The liberal reaction to this dilemma has been a predictable combination of spin and scapegoating. The noted legal mind Chuck Todd, who seems to have missed the class on Marbury v. Madison, asked guests on his show whether a Court decision against the health care overhaul might not be an unprecedented intrusion of one branch of government over the elected branches. Meanwhile, James Carville and Harry Reid lamely suggested an anti-Obamacare ruling would be good for the president and his party. The White House was reduced to using Newspeak, referring to the mandate as the "personal responsibility clause."
It was Verrilli, however, who bore the brunt of the blow. After transcripts and audio of the arguments revealed little difference between his platform and that of a former Miss Teen South Carolina, left-of-center talking heads likened the longtime attorney to Bill Buckner and a clueless actor in a fifth-grade play. Mike Barnicle suggested that the administration would have been better off sending in Vincent LaGuardia "Vinny" Gambini to argue the case.

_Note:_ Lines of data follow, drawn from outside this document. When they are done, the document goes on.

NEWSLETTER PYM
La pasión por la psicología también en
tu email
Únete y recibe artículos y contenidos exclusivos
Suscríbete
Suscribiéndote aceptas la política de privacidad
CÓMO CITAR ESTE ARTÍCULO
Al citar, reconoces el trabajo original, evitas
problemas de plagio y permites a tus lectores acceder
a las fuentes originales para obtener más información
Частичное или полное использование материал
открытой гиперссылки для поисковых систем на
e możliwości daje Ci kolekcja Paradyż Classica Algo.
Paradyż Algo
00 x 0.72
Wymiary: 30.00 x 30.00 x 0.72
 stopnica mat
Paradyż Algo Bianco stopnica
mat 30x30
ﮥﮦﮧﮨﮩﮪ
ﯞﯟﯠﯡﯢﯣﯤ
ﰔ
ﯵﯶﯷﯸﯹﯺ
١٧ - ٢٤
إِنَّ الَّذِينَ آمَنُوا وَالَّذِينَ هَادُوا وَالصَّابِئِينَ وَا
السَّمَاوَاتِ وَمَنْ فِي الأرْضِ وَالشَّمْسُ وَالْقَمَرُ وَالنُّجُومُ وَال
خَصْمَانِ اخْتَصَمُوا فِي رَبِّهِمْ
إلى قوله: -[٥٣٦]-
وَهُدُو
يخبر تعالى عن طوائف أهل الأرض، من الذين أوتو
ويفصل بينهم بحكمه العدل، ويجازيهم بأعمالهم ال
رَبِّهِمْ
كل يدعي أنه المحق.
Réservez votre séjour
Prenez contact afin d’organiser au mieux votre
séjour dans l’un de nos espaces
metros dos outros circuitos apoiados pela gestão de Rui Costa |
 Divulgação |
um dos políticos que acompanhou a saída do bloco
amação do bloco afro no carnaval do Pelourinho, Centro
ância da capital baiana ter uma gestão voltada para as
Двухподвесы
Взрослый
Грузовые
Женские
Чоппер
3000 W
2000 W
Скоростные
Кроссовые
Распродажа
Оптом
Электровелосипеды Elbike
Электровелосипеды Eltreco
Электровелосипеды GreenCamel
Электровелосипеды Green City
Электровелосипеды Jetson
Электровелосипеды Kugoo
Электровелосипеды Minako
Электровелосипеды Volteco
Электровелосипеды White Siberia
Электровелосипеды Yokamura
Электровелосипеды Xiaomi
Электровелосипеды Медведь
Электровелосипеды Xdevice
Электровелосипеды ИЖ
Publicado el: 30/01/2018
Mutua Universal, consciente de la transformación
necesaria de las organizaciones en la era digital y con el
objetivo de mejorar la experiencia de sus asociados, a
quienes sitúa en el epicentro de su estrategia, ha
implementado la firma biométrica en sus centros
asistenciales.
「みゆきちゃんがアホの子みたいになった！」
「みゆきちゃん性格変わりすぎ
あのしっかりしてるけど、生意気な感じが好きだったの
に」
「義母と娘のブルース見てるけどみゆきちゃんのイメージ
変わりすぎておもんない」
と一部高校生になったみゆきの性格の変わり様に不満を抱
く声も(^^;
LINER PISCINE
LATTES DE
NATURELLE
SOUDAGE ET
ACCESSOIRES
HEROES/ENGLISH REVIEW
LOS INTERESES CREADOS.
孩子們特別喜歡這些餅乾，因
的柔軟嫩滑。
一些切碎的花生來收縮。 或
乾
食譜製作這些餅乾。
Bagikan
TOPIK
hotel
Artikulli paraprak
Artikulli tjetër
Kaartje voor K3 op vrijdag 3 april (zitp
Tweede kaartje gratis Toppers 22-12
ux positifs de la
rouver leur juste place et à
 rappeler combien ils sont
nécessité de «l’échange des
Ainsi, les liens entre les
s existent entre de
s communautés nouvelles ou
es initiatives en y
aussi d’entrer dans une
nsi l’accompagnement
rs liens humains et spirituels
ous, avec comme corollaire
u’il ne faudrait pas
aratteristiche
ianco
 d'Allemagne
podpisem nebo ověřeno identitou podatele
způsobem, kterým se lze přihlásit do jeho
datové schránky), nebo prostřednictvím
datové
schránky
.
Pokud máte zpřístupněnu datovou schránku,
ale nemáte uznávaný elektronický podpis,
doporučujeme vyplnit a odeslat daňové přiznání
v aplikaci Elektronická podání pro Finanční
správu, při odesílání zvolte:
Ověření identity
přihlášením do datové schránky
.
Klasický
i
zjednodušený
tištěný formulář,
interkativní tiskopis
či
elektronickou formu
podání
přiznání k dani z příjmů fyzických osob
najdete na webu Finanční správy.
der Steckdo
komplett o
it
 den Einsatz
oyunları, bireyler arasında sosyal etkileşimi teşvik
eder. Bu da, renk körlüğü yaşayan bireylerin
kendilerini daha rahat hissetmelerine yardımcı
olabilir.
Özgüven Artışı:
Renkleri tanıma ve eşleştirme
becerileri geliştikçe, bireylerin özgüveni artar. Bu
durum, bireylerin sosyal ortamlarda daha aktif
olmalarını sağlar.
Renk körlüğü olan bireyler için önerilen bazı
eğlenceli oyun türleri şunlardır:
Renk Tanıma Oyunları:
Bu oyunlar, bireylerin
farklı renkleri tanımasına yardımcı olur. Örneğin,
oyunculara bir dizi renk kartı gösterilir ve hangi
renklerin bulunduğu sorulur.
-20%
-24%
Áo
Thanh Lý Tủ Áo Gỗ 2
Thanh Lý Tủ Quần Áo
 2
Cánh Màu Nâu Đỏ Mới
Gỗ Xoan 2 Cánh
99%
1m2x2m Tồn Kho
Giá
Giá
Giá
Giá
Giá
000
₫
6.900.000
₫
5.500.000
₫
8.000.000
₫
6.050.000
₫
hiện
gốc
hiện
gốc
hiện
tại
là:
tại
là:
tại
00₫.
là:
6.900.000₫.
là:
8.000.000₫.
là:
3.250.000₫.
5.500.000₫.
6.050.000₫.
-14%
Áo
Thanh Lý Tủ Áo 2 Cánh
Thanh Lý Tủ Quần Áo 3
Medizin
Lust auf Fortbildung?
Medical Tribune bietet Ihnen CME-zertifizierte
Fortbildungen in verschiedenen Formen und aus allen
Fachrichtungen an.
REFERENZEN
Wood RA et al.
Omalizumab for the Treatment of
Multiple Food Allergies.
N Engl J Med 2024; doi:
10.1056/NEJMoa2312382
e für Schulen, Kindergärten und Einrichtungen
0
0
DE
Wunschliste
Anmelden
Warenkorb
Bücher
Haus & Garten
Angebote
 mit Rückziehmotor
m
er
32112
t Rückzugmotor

None of the commentators who hurled these insults dared to ask whether they might have done any better. They probably could not have improved on Verrilli’s performance for the simple reason that the arguments for the constitutionality of the federal health insurance mandate are weak. So it goes: Whenever liberals are dealt a setback, as has happened repeatedly during the last three years, they blame their defeat on a lack of message. Once again, they have failed to realize that the marketing is not the problem. The problem is what they are selling.
As a possible anti-Obamacare majority was forming inside the Supreme Court chambers, the magnitude of this week’s Democratic rout was becoming apparent across First Street. Senate Democrats had hoped to spend the last few days before Easter Recess reminding Americans that Republicans are the protectors of those horrible, greedy oil companies. To that end Harry Reid, Chuck Schumer, and Dick Durbin had Bob Menendez introduce a bill eliminating tax breaks for carbon energy producers and replacing them with tax breaks for green energy companies. The Democratic leadership had expected the Republican caucus to block debate on the Menendez proposal, handing liberals and the White House a tactical victory.
This is your Democratic-controlled Senate at work: No budget in three years but plenty of votes to score partisan points. What the oaf from Nevada had not anticipated, however, was that Republican leader Mitch McConnell would allow debate on the bill, thereby providing the Senate GOP an opening to blame Obama’s anti-drilling policies for high gas prices. The Menendez proposal went down in the end as expected, but not before Republicans turned the tables on Democrats.
The week ends, then, with the Democrats in disarray as a result of the president’s gaffe, unanticipated trouble at the Court, and shrewd maneuvering by McConnell. Having spent most of 2012 under fire for the mind-numbing Republican primary and for not properly appreciating Sandra Fluke’s unique contributions to society, this was the first good news cycle for conservatives in a long time. Might as well enjoy it while it lasts. Rarely do politics get better than this. Though they might on Nov. 6.